**Exercise objective**
In the entries below, find the line containing "On Leetcode ✒️</strong></a>" and the line containing "# 🎉 Screenshot 📸". Copy those two lines and everything between them exactly, and only that.

**Data supplied**

-------------------------

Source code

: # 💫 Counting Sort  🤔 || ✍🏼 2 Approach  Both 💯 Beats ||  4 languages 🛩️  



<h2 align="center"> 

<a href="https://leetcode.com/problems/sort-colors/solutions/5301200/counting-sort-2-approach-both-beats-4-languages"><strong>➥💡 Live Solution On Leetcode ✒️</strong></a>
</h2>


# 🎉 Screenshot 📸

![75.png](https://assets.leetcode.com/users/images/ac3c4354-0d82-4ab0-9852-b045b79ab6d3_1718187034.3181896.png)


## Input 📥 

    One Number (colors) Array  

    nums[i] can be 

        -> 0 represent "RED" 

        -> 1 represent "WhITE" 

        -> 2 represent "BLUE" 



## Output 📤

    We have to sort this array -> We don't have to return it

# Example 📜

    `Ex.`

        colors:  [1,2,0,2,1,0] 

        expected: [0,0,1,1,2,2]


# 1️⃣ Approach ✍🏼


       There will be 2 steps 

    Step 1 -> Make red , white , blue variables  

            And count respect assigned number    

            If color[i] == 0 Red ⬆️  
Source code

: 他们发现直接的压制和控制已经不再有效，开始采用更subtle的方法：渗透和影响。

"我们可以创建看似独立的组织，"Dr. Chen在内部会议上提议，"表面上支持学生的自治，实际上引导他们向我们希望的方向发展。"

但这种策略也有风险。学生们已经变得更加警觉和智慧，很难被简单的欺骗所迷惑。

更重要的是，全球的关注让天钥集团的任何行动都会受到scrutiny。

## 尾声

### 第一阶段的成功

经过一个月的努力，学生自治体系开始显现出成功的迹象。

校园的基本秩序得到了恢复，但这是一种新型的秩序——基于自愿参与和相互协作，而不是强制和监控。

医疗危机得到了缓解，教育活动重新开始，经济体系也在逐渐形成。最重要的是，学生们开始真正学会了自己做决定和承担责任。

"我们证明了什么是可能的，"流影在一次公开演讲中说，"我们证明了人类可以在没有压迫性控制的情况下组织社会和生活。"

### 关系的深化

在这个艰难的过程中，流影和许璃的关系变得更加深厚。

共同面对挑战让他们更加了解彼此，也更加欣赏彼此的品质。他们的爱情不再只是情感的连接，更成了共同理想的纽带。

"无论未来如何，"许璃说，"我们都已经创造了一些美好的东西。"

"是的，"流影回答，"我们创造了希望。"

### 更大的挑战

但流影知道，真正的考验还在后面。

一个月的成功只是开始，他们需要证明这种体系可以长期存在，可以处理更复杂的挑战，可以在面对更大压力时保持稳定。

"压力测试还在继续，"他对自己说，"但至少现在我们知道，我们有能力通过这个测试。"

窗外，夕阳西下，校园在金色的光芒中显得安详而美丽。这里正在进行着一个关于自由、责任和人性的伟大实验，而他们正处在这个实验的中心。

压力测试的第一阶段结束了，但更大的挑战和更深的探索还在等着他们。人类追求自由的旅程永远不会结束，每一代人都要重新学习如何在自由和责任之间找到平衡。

-------------------------

**Answer area**
<a href="https://leetcode.com/problems/sort-colors/solutions/5301200/counting-sort-2-approach-both-beats-4-languages"><strong>➥💡 Live Solution On Leetcode ✒️</strong></a>
</h2>


# 🎉 Screenshot 📸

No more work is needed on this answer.